* [Exercises to complete]
A) Reproduce everything in the Subnautica diary entry from "Moonpool Madness (And" down to "for symmetry.", word for word.
B) Format everything from the first line of the dataset items down to the line containing "road: (333, 256)", both included, as a numbered list, skipping any blank lines.

* [Text]
━━━━━━━━━━━━━━━━━━━━
Submerged: A Subnautica Survival Diary – Log 10: Power Problems, Progress, and Valentino

Submerged Log 10: Power Problems, Progress, and Valentino

Platform: Steam Deck

Video: Base building, Moonpool construction, and Seamoth upgrades (no commentary)


The game congratulated me on reaching 100m deep while I was standing in my own base, which is impressive,
considering my floor doesn’t even have a depth rating.

The first thing that happens today is Subnautica having a small moment. I get the “passed 100m” message like
I’ve just descended into the abyss, when I’m very much indoors and pretending my base is a real home and not
a glorified underwater shed. I chalk it up to another glitch. The peeper-in-the-lifepod incident still lives
rent-free in my head.

Glitches aside, I’ve got one job today: make this new base functional. “Presentable” is ambitious. “Not
embarrassing” is the real target. Step one is a fabricator, because I’m done doing the lifepod commute every
time I need to make a wire.

Weather / Loot / Mood

  • Weather: Clear enough to trust solar power. Briefly. Foolishly.
  • Loot: Diamond, cave sulfur, titanium (so much titanium), quartz (eventually).
  • Mood: Productive, then annoyed, then productive again. Standard survival rhythm.

A Base Without a Fabricator Is Just a Bad Camping Trip

Once I’m out gathering materials, the game finally gives me a little kindness: another diamond. That’s the
missing piece that turns “soon” into “today,” and suddenly the Laser Cutter isn’t a distant dream anymore.

I head back to the lifepod, dig out my other diamond and the cave sulfur, and just like that: the Laser Cutter
is mine. The Aurora is officially back on the menu, and the Captain’s Quarters is finally starting to look like
a real plan instead of a brave lie I tell myself.

But not yet. Today’s obsession is still the Moonpool. I can taste it. I can also taste salt water. Both feel
inevitable.

Another Distress Signal, Another “Not Today”

I catch another distress signal, and it’s immediately obvious it’s outside my comfort zone. It’s not a “never,”
though. It’s a “give me five minutes and a better module.”

That’s the thing about Subnautica. The game doesn’t lock doors — it just points at the ocean and says,
“You can go there whenever you’re ready.” And then it laughs.

Moonpool Madness (And the Corridor Betrayal)

With the fabricator up and running, the base finally feels like mine. Not long after that, I scrape together
enough titanium for the second ingot I need, which means there’s nothing left between me and the Moonpool
except… building placement drama.

I try to be sensible. I build a corridor so the Moonpool can connect neatly, like a planned base and not a
panic build. The game disagrees. It refuses to attach, refuses to cooperate, and refuses to respect my desire
for symmetry.
━━━━━━━━━━━━━━━━━━━━
Dataset items
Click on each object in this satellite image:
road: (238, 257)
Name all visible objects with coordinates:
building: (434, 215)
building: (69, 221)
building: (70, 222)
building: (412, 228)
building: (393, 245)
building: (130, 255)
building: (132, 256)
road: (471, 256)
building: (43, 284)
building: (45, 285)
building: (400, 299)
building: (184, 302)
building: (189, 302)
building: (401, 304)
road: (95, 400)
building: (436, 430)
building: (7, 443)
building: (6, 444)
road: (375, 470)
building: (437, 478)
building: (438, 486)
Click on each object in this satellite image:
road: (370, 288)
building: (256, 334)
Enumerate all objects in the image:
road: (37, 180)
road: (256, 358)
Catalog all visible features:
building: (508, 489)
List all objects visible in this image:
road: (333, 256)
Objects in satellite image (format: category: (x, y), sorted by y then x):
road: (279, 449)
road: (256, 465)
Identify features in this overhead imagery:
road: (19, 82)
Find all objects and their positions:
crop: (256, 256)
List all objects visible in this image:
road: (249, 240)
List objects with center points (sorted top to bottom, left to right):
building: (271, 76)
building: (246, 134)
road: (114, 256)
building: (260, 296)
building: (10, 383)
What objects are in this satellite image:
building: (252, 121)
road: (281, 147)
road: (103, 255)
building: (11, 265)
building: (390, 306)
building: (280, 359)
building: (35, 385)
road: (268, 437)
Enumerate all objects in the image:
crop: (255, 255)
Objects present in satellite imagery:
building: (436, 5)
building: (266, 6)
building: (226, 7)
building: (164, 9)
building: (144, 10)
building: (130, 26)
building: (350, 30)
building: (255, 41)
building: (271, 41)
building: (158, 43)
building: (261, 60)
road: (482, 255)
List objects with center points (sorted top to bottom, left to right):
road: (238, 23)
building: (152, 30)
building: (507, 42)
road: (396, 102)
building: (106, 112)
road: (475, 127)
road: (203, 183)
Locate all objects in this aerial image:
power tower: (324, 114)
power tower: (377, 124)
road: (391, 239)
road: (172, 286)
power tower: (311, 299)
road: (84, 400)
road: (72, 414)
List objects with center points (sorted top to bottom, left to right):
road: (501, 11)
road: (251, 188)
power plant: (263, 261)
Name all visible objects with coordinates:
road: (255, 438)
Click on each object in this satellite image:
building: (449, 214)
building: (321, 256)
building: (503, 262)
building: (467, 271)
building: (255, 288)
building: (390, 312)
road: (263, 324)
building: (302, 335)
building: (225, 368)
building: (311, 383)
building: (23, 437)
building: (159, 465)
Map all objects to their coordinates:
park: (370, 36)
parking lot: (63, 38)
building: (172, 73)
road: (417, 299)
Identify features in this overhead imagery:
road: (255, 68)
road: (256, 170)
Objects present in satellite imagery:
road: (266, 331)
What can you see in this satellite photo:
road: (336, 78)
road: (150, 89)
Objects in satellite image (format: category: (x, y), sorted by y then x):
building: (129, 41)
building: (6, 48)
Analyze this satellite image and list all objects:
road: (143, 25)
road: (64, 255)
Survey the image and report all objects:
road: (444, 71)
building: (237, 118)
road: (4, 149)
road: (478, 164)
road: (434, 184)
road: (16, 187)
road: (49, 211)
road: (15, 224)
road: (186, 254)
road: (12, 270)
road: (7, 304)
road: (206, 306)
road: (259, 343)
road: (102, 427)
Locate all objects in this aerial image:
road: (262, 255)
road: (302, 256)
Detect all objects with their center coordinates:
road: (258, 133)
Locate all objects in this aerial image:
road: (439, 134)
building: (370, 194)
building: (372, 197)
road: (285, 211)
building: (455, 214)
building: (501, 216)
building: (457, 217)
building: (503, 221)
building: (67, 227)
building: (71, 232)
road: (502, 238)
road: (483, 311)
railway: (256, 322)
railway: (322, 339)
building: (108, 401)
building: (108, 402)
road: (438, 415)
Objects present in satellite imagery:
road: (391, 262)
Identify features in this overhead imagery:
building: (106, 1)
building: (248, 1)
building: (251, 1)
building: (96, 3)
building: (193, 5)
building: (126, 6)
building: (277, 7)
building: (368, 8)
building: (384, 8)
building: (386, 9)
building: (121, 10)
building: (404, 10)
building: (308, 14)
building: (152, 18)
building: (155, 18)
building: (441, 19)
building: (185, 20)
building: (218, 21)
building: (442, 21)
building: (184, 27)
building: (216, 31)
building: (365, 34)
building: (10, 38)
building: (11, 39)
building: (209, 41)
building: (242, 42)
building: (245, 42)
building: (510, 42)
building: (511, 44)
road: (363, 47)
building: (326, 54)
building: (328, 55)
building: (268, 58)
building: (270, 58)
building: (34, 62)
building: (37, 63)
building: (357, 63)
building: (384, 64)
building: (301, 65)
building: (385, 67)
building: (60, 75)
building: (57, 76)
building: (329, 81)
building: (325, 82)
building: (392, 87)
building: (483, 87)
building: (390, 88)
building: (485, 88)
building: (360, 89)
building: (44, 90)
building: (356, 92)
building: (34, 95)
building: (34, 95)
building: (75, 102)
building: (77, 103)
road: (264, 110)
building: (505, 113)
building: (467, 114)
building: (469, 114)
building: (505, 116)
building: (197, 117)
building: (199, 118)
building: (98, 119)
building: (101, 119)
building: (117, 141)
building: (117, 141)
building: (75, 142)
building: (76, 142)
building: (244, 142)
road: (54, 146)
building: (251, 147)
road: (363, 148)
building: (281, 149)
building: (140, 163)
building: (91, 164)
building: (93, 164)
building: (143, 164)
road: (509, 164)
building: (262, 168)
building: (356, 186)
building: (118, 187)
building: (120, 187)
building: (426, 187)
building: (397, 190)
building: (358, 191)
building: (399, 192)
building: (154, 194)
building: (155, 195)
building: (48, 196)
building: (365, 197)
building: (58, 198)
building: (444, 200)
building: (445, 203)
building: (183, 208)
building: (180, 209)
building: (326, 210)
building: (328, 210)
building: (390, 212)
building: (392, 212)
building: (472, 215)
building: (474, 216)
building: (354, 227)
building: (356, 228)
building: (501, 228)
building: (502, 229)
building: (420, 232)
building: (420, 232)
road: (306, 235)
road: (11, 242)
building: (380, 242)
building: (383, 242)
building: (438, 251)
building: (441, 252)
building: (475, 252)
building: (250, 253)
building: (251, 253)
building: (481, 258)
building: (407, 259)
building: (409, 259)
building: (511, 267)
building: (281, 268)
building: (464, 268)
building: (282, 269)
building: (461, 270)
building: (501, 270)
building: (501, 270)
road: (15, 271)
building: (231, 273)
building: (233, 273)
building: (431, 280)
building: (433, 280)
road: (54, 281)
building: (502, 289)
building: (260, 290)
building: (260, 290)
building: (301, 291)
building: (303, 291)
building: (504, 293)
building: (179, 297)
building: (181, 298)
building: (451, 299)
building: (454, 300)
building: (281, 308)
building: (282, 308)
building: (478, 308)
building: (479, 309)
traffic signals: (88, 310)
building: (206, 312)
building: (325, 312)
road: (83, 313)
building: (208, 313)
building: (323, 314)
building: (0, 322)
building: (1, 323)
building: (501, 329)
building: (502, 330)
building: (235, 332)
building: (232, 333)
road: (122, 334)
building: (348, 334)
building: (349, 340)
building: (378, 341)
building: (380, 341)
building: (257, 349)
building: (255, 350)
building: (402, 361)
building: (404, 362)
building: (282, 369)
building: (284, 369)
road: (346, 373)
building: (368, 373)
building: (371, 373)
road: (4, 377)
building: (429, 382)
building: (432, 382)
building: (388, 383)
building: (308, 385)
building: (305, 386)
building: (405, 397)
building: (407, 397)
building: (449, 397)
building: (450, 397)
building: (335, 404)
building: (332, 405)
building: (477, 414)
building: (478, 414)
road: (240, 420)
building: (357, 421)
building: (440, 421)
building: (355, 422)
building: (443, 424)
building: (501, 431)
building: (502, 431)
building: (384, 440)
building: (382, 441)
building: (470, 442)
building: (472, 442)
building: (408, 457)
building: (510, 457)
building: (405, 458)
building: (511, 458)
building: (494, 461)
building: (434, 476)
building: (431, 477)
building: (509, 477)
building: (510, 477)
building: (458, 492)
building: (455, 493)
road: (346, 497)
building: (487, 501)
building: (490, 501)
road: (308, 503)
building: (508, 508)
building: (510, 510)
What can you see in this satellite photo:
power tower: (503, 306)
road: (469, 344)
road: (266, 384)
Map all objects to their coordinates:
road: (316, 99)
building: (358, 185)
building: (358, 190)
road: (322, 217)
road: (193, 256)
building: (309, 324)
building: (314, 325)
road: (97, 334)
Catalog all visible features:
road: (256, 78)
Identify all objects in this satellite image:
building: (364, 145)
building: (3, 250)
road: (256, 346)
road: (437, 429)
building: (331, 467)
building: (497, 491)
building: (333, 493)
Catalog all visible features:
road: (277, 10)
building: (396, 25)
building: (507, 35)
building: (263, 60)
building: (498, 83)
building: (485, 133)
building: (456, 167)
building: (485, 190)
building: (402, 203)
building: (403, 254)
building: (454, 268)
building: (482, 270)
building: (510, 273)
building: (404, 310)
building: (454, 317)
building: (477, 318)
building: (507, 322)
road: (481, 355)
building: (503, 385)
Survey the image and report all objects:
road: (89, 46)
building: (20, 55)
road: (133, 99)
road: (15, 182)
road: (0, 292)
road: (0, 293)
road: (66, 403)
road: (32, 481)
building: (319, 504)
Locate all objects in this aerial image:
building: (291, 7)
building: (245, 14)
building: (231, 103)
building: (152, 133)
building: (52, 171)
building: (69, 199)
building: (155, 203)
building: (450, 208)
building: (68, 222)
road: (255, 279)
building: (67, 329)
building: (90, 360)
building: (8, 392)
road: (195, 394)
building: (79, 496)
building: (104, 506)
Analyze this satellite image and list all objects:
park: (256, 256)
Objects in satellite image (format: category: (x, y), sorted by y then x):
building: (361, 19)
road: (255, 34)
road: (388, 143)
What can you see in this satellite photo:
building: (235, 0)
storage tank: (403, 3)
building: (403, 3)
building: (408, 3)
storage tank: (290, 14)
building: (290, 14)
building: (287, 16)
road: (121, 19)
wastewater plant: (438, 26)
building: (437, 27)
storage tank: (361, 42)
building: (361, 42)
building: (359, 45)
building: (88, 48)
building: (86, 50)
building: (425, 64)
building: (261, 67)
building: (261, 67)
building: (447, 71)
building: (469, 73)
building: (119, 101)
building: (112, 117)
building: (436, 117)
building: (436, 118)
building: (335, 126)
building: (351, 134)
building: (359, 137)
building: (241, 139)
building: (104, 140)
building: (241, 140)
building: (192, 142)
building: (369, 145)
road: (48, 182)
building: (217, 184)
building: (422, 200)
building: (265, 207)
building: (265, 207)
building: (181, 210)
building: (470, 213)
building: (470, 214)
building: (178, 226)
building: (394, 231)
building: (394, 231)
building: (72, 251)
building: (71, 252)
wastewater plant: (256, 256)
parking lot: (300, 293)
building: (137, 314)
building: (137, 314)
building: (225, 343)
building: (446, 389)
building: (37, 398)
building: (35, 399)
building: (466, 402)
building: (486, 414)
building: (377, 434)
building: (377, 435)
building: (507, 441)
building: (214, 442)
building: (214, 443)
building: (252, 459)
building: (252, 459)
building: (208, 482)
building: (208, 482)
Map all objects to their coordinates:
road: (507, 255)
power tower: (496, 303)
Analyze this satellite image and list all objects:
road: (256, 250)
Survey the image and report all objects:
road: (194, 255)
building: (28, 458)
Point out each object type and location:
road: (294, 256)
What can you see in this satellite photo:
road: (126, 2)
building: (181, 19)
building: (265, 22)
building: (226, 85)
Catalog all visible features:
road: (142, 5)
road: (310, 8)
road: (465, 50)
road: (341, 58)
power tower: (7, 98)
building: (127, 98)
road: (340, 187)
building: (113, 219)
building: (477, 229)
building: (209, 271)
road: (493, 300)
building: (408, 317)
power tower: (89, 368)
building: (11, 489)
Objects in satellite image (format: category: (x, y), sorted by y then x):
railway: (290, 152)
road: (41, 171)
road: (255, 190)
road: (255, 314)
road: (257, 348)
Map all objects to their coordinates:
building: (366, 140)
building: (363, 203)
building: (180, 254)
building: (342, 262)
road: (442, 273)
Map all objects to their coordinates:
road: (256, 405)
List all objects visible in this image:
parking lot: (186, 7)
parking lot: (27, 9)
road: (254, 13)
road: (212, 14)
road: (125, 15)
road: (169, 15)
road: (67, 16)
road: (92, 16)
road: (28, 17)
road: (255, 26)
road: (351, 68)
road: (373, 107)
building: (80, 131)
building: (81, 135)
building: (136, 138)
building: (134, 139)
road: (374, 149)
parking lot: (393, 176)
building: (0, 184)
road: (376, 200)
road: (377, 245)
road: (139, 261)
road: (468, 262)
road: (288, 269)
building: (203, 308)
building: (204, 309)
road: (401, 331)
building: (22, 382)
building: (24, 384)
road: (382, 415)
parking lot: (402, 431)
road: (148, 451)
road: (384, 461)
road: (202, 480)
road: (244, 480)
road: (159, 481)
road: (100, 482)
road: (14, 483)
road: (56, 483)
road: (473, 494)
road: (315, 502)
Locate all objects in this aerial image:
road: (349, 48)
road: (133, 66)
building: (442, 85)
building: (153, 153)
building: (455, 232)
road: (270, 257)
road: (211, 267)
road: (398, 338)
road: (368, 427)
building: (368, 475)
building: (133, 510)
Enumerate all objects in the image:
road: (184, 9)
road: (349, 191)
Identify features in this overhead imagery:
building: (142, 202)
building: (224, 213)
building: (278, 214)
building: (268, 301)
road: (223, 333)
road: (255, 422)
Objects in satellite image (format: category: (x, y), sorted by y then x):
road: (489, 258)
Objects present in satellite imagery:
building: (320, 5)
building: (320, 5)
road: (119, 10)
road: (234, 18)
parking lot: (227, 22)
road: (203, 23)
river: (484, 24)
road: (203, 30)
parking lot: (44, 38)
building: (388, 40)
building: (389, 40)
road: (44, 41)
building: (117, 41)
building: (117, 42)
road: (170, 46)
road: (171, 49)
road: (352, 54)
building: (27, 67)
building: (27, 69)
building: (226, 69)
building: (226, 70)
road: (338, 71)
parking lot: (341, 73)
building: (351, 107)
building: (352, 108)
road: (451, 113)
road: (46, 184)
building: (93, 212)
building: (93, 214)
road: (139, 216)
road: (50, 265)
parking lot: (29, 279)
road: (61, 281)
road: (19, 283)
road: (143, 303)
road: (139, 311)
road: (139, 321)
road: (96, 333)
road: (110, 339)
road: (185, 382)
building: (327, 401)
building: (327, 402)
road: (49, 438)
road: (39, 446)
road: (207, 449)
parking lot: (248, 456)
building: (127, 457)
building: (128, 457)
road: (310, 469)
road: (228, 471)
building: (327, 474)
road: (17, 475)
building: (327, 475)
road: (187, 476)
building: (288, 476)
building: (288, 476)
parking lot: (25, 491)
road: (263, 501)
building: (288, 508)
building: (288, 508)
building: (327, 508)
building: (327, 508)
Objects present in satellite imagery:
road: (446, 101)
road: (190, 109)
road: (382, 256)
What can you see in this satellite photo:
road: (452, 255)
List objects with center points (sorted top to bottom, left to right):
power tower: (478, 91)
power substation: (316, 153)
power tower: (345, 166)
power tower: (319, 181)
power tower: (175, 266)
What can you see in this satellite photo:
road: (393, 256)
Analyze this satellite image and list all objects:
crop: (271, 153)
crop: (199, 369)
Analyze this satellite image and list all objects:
━━━━━━━━━━━━━━━━━━━━
* [Expected results]
A)
Moonpool Madness (And the Corridor Betrayal)

With the fabricator up and running, the base finally feels like mine. Not long after that, I scrape together
enough titanium for the second ingot I need, which means there’s nothing left between me and the Moonpool
except… building placement drama.

I try to be sensible. I build a corridor so the Moonpool can connect neatly, like a planned base and not a
panic build. The game disagrees. It refuses to attach, refuses to cooperate, and refuses to respect my desire
for symmetry.

B)
1. Click on each object in this satellite image:
2. road: (238, 257)
3. Name all visible objects with coordinates:
4. building: (434, 215)
5. building: (69, 221)
6. building: (70, 222)
7. building: (412, 228)
8. building: (393, 245)
9. building: (130, 255)
10. building: (132, 256)
11. road: (471, 256)
12. building: (43, 284)
13. building: (45, 285)
14. building: (400, 299)
15. building: (184, 302)
16. building: (189, 302)
17. building: (401, 304)
18. road: (95, 400)
19. building: (436, 430)
20. building: (7, 443)
21. building: (6, 444)
22. road: (375, 470)
23. building: (437, 478)
24. building: (438, 486)
25. Click on each object in this satellite image:
26. road: (370, 288)
27. building: (256, 334)
28. Enumerate all objects in the image:
29. road: (37, 180)
30. road: (256, 358)
31. Catalog all visible features:
32. building: (508, 489)
33. List all objects visible in this image:
34. road: (333, 256)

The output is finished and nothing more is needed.